• **REQUIRED ACTION**: Once the line with "right hip: (136, 192)" is found in the entries below, repeat it and each following line exactly, up to and including the line with "left wrist: (248, 212)". Add no other lines.

• **RECORDS FOR THE EXERCISE**:

━━━━

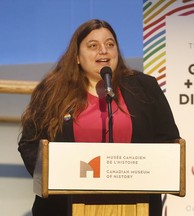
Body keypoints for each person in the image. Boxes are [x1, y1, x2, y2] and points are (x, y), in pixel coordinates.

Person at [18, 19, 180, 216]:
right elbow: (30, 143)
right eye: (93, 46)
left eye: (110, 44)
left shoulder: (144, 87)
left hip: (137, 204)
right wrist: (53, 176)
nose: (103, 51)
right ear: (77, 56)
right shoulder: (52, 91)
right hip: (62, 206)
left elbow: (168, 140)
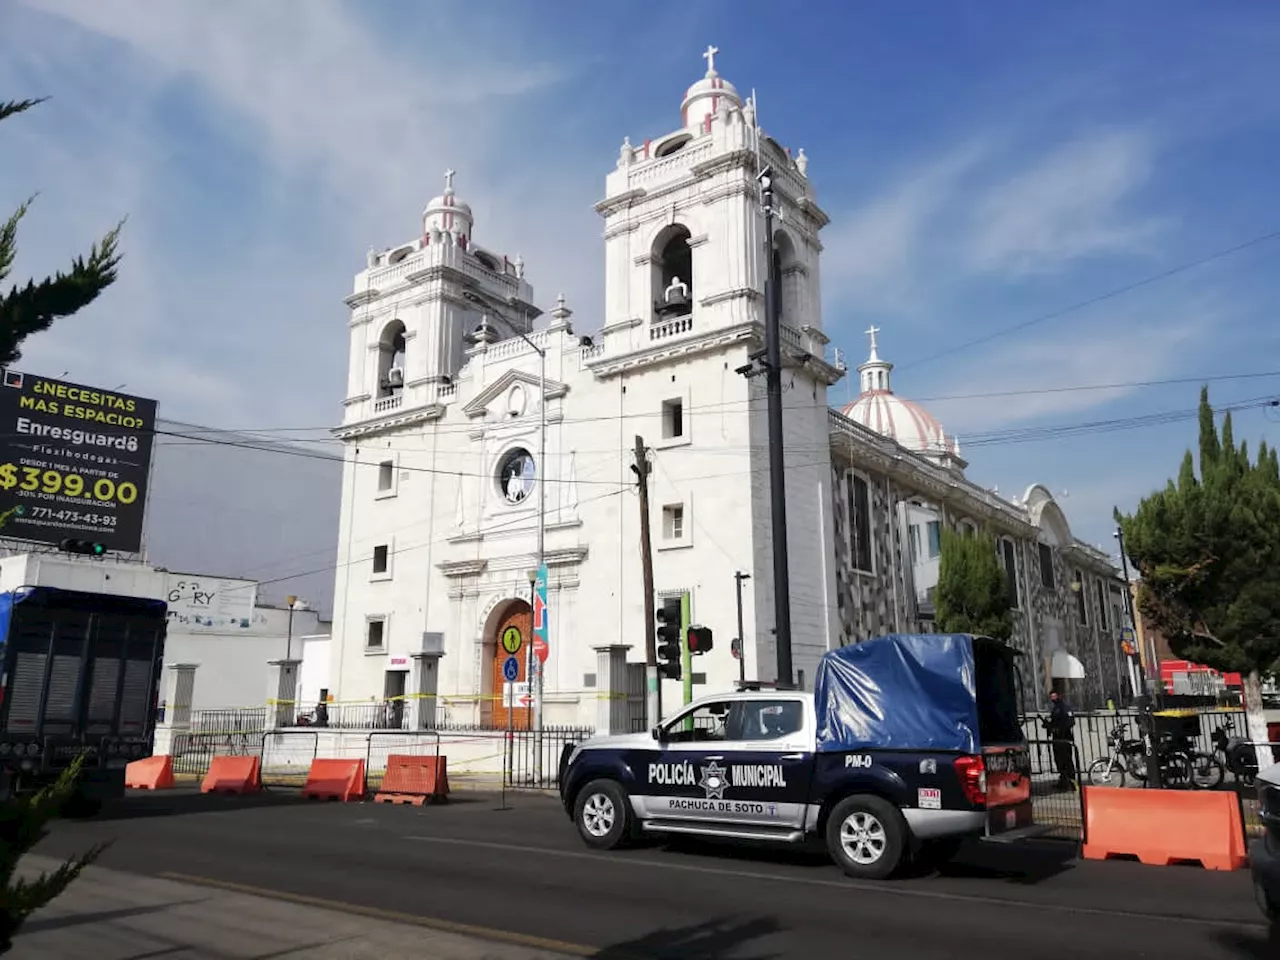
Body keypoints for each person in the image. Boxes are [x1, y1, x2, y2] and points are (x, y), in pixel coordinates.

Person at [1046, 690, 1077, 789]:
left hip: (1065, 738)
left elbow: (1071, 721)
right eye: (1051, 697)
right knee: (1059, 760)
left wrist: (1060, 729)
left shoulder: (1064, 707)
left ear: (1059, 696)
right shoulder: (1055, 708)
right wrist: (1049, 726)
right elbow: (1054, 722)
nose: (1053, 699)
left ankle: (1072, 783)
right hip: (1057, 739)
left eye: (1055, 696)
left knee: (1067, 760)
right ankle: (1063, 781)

━━━━

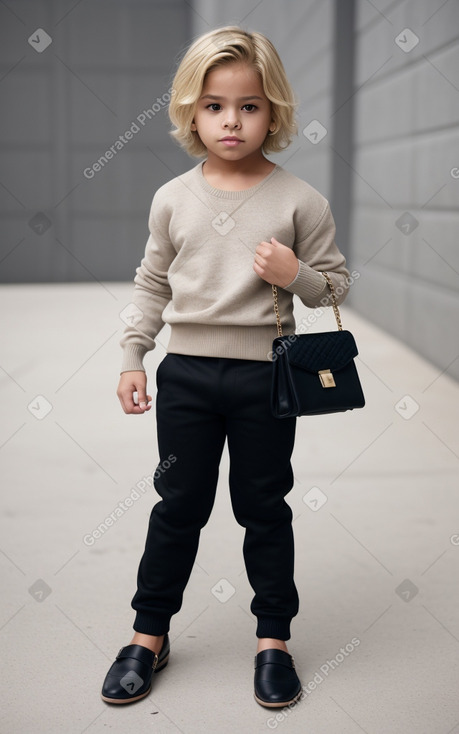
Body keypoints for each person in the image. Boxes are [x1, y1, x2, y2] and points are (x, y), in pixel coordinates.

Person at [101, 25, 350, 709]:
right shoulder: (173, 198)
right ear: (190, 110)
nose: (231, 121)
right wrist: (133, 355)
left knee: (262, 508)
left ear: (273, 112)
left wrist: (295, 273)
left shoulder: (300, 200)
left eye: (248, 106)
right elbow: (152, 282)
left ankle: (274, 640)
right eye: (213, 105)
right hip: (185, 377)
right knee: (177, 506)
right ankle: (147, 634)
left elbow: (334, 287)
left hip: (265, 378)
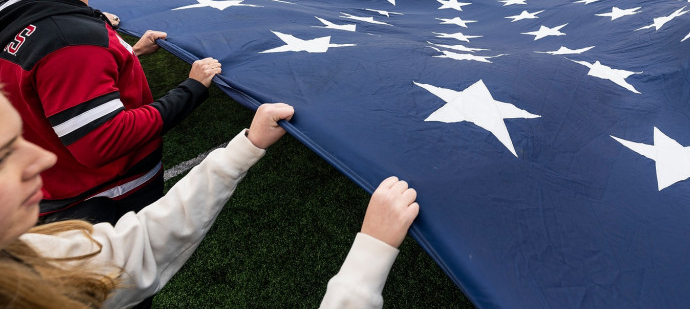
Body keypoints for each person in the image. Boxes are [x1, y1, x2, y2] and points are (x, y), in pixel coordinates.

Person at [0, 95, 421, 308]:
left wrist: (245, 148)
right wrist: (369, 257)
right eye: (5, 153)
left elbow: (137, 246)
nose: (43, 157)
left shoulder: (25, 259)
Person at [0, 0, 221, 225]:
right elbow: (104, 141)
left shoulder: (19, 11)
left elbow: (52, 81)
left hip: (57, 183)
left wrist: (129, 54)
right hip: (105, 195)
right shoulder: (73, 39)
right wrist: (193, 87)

━━━━

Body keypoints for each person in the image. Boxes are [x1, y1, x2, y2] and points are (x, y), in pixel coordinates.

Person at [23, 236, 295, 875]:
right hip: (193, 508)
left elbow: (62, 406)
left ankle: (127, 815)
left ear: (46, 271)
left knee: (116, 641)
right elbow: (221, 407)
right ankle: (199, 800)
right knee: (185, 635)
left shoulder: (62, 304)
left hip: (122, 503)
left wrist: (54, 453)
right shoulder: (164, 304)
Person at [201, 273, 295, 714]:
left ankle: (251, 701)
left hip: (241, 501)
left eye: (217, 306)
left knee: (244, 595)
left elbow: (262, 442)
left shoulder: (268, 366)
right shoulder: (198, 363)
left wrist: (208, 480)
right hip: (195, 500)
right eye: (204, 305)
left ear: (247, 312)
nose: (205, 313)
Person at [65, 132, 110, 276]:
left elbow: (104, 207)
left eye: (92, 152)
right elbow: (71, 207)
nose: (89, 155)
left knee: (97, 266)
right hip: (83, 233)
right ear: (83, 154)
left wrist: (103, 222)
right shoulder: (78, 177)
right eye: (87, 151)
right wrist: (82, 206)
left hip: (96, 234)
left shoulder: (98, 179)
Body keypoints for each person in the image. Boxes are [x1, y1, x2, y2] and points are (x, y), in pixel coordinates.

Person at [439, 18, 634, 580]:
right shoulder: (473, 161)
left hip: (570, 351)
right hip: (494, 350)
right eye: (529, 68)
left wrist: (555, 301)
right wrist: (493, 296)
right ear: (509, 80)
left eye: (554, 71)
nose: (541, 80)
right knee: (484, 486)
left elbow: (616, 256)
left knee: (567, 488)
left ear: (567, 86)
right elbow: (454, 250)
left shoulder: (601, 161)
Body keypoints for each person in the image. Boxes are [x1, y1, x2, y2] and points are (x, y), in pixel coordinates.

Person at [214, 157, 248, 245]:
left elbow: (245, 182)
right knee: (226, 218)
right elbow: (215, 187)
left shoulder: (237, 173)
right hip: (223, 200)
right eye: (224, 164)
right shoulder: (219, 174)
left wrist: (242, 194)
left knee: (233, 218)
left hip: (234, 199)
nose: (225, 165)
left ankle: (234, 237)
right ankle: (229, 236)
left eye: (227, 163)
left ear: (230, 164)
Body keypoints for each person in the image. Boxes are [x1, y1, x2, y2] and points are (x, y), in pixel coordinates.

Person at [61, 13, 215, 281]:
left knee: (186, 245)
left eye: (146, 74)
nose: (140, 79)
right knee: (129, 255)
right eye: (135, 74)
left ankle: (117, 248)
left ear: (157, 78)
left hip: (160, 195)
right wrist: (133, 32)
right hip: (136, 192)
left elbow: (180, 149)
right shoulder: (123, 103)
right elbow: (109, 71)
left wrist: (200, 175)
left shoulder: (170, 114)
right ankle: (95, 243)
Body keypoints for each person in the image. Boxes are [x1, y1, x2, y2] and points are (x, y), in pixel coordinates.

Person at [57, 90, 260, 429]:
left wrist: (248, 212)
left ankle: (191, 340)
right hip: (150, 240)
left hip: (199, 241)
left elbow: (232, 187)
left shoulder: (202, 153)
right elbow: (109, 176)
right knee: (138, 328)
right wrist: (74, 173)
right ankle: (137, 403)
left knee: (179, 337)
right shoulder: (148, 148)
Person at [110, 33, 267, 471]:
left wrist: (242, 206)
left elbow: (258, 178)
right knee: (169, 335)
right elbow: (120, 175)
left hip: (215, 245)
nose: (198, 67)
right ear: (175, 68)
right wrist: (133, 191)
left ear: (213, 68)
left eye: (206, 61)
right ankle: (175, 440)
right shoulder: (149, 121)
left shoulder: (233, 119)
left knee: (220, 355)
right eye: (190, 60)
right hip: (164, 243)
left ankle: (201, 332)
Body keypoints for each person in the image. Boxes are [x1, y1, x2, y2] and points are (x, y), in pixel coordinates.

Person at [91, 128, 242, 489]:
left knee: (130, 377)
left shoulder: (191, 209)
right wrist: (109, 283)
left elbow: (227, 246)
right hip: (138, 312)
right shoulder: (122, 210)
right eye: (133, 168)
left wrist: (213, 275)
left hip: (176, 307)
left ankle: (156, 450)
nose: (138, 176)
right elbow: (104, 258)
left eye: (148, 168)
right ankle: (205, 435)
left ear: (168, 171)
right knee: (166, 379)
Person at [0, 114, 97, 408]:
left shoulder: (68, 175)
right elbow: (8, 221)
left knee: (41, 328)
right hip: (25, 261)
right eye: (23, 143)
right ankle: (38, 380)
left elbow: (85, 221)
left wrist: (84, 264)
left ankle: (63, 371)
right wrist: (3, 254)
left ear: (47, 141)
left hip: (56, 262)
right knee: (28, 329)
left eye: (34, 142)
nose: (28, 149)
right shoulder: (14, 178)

━━━━

• **WRITTEN RESPONSE**:
right hip: (136, 192)
left elbow: (180, 149)
right shoulder: (123, 103)
right elbow: (109, 71)
left wrist: (200, 175)
left shoulder: (170, 114)
right ankle: (95, 243)
Body keypoints for each person in the image. Boxes are [x1, y1, x2, y2] and points are (x, y), in pixel coordinates.

Person at [57, 90, 260, 429]:
left wrist: (248, 212)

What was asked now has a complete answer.